Mgr J-C. Dufour-6 juillet 2019-Matthieu9, 14-17

Mgr Jean-Charles Dufour, Aumônier des Servantes de Jésus-Marie

HOMÉLIE : 6 Juillet 2019

( Matthieu 9, 14-17 )

 

« Les invités de la noce pourraient-ils donc être en deuil pendant le temps où l’Époux est avec eux? »

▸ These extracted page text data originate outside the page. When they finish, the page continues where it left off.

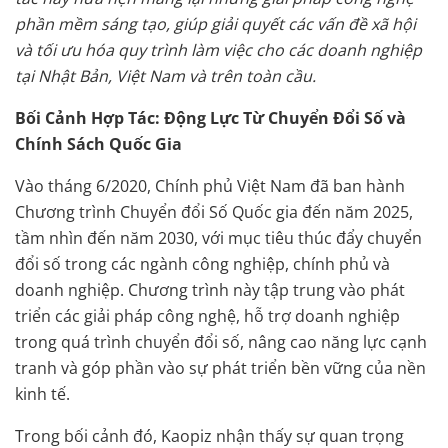
phần mềm sáng tạo, giúp giải quyết các vấn đề xã hội
và tối ưu hóa quy trình làm việc cho các doanh nghiệp
tại Nhật Bản, Việt Nam và trên toàn cầu.
Bối Cảnh Hợp Tác: Động Lực Từ Chuyển Đổi Số và
Chính Sách Quốc Gia
Vào tháng 6/2020, Chính phủ Việt Nam đã ban hành
Chương trình Chuyển đổi Số Quốc gia đến năm 2025,
tầm nhìn đến năm 2030, với mục tiêu thúc đẩy chuyển
đổi số trong các ngành công nghiệp, chính phủ và
doanh nghiệp. Chương trình này tập trung vào phát
triển các giải pháp công nghệ, hỗ trợ doanh nghiệp
trong quá trình chuyển đổi số, nâng cao năng lực cạnh
tranh và góp phần vào sự phát triển bền vững của nền
kinh tế.
Trong bối cảnh đó, Kaopiz nhận thấy sự quan trọng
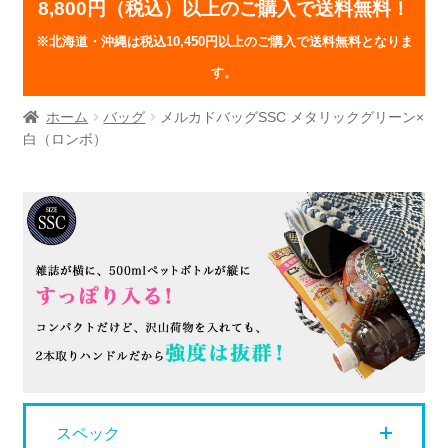
8,800円（税込）以上のご購入で送料無料！
※北海道・沖縄は税込10,450円以上のご購入で送料無料となりま
す。
ホーム
バッグ
メルカドバッグSSC メタリックグリーン×
白（ロンボ）
スペック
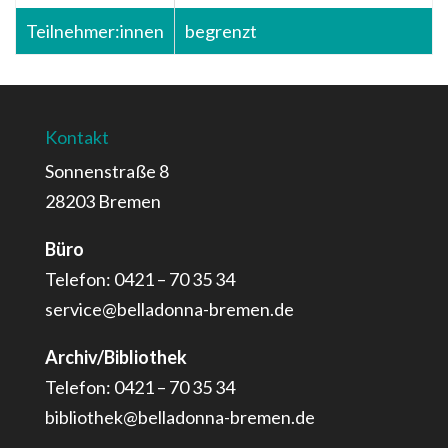
Teilnehmer:innen
begrenzt
Kontakt
Sonnenstraße 8
28203 Bremen
Büro
Telefon: 0421 – 70 35 34
service@belladonna-bremen.de
Archiv/Bibliothek
Telefon: 0421 – 70 35 34
bibliothek@belladonna-bremen.de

Les petites paraboles de Jésus que nous venons d’entendre ne sont pas faciles à comprendre sur le coup. Il faut prendre de temps de les situer, de s’y arrêter, de les méditer, parce qu’elles sont très riches.
Pour ce matin, je m’arrête seulement à la première qui est la réponse de Jésus aux disciples de Jean-Baptiste.

 

Matthieu nous avait dit au début de l’évangile que Jean-Baptiste « avait pour nourriture des sauterelles et du miel sauvage. » (Mt 3,4)
Alors, on peut comprendre que ses disciples, en vivant avec lui, avaient appris les valeurs de la mortification et du renoncement, qu’ils partageaient sa manière de vivre dans l’austérité et le jeûne.

 

Mais, quand ils ont entendu Jean-Baptiste leur déclarer, en voyant Jésus venir vers lui, « Voici l’Agneau de Dieu qui enlève le péché du monde », ils se mis à observer Jésus, à lui porter une plus grande attention, et parfois même à le suivre. (Jn 1,40)

 

Ce qui étonne les disciples de Jean, ce qui les surprend et peut-être même les scandalise, c’est de voir que les disciples de Jésus ne sont pas comme eux. Ils ne sont pas portés au jeûne, à la mortification et puis, Jésus ne leur adresse aucun reproche. Alors surgit leur question : « Pourquoi, alors que nous et les pharisiens, nous jeûnons, tes disciples ne jeûnent-ils pas ? » La réponse de Jésus est immédiate : « Les invités de la noce pourraient-ils donc être en deuil pendant le temps où l’Époux est avec eux ? »

 

Ainsi Jésus cherche à leur faire comprendre qu’il est l’Époux annoncé par les prophètes, qu’il est venu, au nom même de Dieu, établir avec l’humanité une alliance nouvelle et éternelle. Si le Seigneur est là en personne, au milieu de son peuple, c’est que l’heure des noces est arrivée pour tous ceux et celles qui veulent marcher à sa suite. C’est l’heure du banquet, ils peuvent se nourrir du pain de la Parole, de la coupe de bénédiction dira saint Paul aux Corinthiens.
Le premier signe que Jésus a fait, aux noces de Cana, était très révélateur à ce sujet. Avec Jésus, c’est le temps de la noce, le vin coule en abondance.

 

Que pouvons-nous retenir de cette première petite parabole ?
Jésus vient nous dire que la rencontre de Dieu est toujours une invitation au banquet de noces, une invitation à communier à son amour, à entrer en alliance.
Ce n’est pas pour rien que plusieurs des paraboles de Jésus sur le Royaume sont des paraboles de festin. Pas plus tard que dans l’évangile d’hier, on voyait Jésus à table, mangeant et buvant avec tout un chacun comme on pouvait le voir hier manger avec les publicains et les pécheurs pour leur annoncer à eux aussi la gratuité de l’amour de Dieu.

 

Ainsi, ce matin, la table du banquet est prête, dressée pour nous chaque jour.
Jésus est déjà là ! Il nous invite à manger et à boire comme au banquet de noces, pour célébrer cette alliance nouvelle et éternelle qui vient nous rejoindre au cœur de nos vies.